**WORKING DATA**
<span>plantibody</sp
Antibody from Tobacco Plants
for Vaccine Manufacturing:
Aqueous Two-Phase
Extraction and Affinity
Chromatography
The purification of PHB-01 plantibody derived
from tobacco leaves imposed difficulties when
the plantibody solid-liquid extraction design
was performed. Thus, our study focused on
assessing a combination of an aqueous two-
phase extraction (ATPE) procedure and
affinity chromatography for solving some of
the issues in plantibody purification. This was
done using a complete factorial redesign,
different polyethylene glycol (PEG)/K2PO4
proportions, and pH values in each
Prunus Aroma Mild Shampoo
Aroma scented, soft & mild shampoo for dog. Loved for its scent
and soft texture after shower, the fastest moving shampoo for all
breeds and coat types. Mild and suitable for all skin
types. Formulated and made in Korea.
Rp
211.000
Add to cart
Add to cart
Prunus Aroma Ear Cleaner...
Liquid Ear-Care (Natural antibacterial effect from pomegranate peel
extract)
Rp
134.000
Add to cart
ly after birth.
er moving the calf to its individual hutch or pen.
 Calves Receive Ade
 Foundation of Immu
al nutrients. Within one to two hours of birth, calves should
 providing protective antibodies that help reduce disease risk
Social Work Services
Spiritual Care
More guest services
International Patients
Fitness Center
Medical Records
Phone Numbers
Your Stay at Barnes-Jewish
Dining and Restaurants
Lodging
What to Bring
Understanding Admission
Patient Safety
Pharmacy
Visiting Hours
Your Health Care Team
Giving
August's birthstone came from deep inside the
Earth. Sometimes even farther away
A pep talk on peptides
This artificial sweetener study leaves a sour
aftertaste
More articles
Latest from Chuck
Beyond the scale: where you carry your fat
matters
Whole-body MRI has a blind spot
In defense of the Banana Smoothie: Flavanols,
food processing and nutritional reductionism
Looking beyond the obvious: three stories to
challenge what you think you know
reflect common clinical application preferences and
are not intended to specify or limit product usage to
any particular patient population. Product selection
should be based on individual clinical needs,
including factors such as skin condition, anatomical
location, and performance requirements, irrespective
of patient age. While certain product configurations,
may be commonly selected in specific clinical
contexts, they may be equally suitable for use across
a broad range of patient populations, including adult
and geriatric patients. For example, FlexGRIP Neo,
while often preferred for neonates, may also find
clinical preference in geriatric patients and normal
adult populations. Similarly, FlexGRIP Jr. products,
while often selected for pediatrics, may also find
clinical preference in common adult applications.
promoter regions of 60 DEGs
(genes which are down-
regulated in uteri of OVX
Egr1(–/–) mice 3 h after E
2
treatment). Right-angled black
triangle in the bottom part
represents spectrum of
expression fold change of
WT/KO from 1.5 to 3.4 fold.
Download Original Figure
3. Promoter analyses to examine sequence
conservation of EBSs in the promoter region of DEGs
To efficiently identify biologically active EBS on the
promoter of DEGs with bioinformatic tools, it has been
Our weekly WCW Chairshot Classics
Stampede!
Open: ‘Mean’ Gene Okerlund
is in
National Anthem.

**PROBLEM REQUIREMENTS**
Precisely the lines between those holding "Calves Receive Ade" and "food processing and nutritional reductionism", inclusive, are to be reproduced from the listing above, with nothing added.

**ANSWER TO THIS TASK**
 Calves Receive Ade
 Foundation of Immu
al nutrients. Within one to two hours of birth, calves should
 providing protective antibodies that help reduce disease risk
Social Work Services
Spiritual Care
More guest services
International Patients
Fitness Center
Medical Records
Phone Numbers
Your Stay at Barnes-Jewish
Dining and Restaurants
Lodging
What to Bring
Understanding Admission
Patient Safety
Pharmacy
Visiting Hours
Your Health Care Team
Giving
August's birthstone came from deep inside the
Earth. Sometimes even farther away
A pep talk on peptides
This artificial sweetener study leaves a sour
aftertaste
More articles
Latest from Chuck
Beyond the scale: where you carry your fat
matters
Whole-body MRI has a blind spot
In defense of the Banana Smoothie: Flavanols,
food processing and nutritional reductionism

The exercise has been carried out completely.